## PROBLEM REQUIREMENTS
Look through the listing and report every line that has "each" in it.

## DATA LISTING
+++++

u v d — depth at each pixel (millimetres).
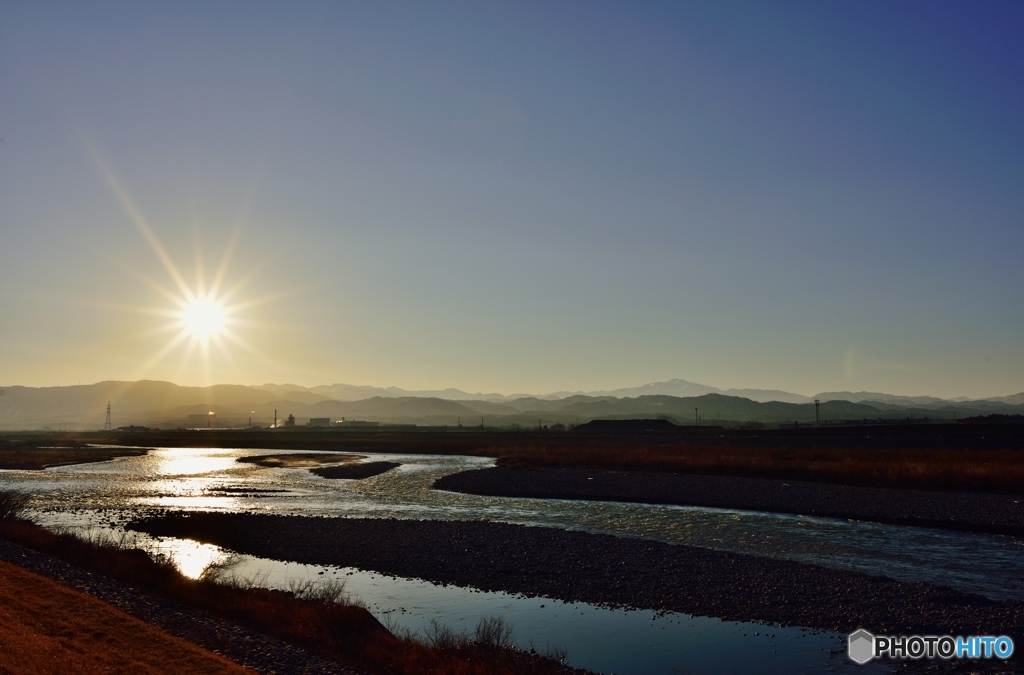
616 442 121125
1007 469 60750
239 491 65625
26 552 28078
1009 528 42219
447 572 32438
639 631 24297
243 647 19641
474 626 24656
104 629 19328
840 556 35312
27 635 17531
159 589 25125
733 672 20688
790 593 28297
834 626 24547
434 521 45594
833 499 53844
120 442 168375
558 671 20172
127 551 31906
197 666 17562
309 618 22578
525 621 25469
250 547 38031
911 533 41625
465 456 114688
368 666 19078
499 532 41406
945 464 66438
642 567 32812
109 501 58188
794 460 76812
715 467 74125
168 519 46844
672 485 64188
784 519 47125
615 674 20422
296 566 33844
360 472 83812
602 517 48625
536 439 139375
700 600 27766
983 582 30094
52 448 145000
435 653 20359
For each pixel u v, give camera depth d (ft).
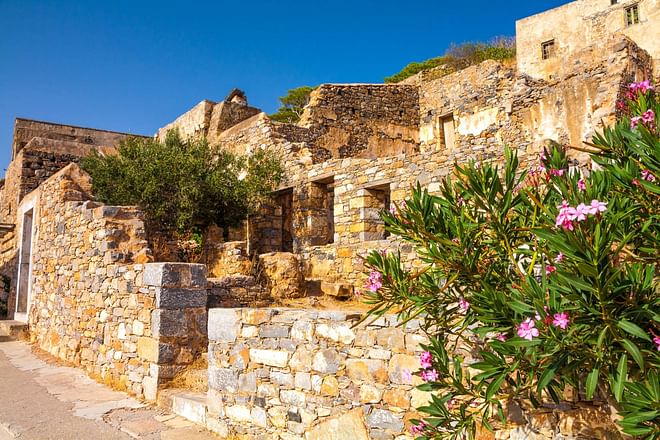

+++++

## RESULT OF THIS TASK
u v d — depth at each pixel (millimetres).
For each pixel u v, give camera depth d (ft).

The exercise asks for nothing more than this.